Galloway was on the same trips with Lowe. As an experienced research scuba diver and associate professor at the Oregon Institute of Marine Biology, for him the operation from Friday Harbor stood in contrast to excursions organized by the government for research.
“The vibe from OceanGate, they were really nice people, but you could feel that this was like a startup that would be for wealthy people,” he said.
Greene’s issues were with navigation, which was based on direct communications to the surface – the same system aboard Titan, according to media reports. The approach didn’t work on the first dive and they instead used “dead reckoning,” or calculating their location based on previous position and speed.
“I really thought that their navigation system should be better,” he said.

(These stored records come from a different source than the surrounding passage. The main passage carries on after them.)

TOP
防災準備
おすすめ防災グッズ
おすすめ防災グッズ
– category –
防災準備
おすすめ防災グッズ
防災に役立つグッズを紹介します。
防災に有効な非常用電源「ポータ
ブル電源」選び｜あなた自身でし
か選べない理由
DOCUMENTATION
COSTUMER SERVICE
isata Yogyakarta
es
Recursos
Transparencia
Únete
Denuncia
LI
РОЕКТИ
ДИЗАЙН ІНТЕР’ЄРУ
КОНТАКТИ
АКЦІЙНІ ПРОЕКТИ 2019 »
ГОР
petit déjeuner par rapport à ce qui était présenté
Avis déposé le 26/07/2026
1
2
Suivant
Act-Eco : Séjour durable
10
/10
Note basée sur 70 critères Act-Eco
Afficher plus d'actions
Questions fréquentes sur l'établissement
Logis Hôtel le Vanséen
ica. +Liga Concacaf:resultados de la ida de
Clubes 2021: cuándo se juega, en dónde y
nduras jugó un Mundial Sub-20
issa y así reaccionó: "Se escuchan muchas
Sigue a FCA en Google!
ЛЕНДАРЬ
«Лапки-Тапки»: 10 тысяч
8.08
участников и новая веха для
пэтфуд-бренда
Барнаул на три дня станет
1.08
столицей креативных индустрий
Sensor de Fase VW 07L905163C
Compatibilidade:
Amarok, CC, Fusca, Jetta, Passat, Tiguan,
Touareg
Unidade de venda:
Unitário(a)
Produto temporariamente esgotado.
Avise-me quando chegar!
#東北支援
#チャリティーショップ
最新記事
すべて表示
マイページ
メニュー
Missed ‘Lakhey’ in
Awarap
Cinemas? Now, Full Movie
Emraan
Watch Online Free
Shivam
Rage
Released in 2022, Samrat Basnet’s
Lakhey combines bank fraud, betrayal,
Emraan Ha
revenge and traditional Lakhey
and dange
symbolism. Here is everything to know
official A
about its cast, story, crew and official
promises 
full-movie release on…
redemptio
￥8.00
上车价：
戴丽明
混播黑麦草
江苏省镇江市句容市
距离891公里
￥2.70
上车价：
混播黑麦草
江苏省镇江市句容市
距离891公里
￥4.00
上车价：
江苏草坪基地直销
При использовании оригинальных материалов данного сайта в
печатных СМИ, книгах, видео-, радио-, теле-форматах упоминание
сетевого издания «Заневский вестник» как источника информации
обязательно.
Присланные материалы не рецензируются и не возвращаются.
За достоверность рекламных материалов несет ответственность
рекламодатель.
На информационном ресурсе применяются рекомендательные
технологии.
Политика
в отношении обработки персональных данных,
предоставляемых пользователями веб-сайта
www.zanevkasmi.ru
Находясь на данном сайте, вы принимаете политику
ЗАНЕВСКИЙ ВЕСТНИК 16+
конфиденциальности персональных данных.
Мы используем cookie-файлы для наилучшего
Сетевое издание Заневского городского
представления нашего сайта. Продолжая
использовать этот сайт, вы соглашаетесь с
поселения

Greene was also concerned that the sub hadn’t gone through the steps to be certified, which he said he specifically asked about. Of his many below-water trips, few have been on uncertified submersibles; when he worked for the United States Geological Survey, the department wouldn’t let him dive in an uncertified vessel.

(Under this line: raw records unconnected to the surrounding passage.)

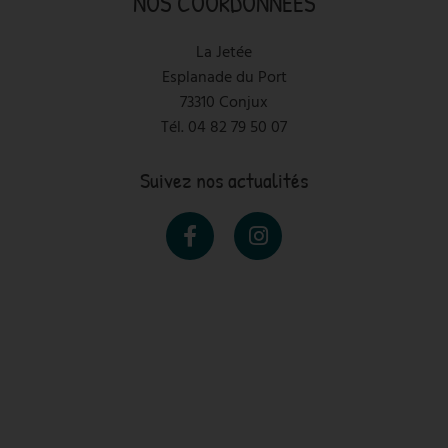
NOS COORDONNÉES
La Jetée
Esplanade du Port
73310 Conjux
Tél.
04 82 79 50 07
Suivez nos actualités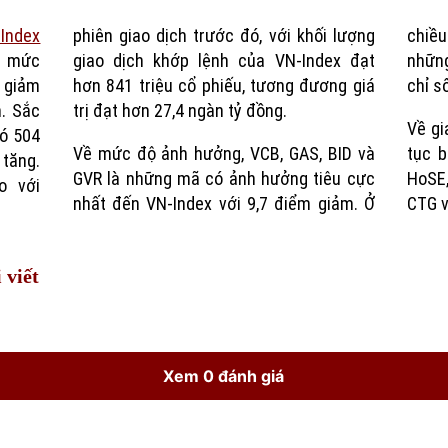
Index
phiên giao dịch trước đó, với khối lượng
chiều
Time
g mức
ex đạt
những
 giảm
ơng giá
chỉ s
. Sắc
trị đạt hơn 27,4 ngàn tỷ đồng.
Về gi
có 504
Về mức độ ảnh hưởng, VCB, GAS, BID và
tục b
tăng.
GVR là những mã có ảnh hưởng tiêu cực
HoSE
o với
nhất đến VN-Index với 9,7 điểm giảm. Ở
CTG v
 viết
Xem 0 đánh giá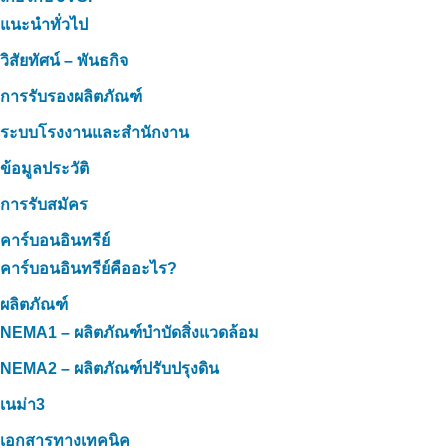
แนะนำทั่วไป
วิสัยทัศน์ – พันธกิจ
การรับรองผลิตภัณฑ์
ระบบโรงงานและสำนักงาน
ข้อมูลประวัติ
การรับสมัคร
คาร์บอนอินทรีย์
คาร์บอนอินทรีย์คืออะไร?
ผลิตภัณฑ์
NEMA1 – ผลิตภัณฑ์บำบัดสิ่งแวดล้อม
NEMA2 – ผลิตภัณฑ์ปรับปรุงดิน
เนม่า3
เอกสารทางเทคนิค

The concern was shared by a group of industry experts that drafted a letter to Rush in 2018, urging him to put his boats through the voluntary certification process.
OceanGate never did, saying their safety protocols were stronger than even those demanded.
“I did have some qualms to begin with and I did question them about it,” Green said.
When Greene heard of Titan’s disappearance, he felt sick. Waters the depths of the Titanic are familiar territory and he could imagine their journey. He once dived into the nearly 5-mile-deep New Hebrides trench near Tonga in a Nautile submarine.
Asked if he’d hesitate to go to that depth again, he said in general, no, but with OceanGate, he felt differently.
“Would I hesitate to go down in Titan? Well, I probably would have asked a hell of a lot of questions.”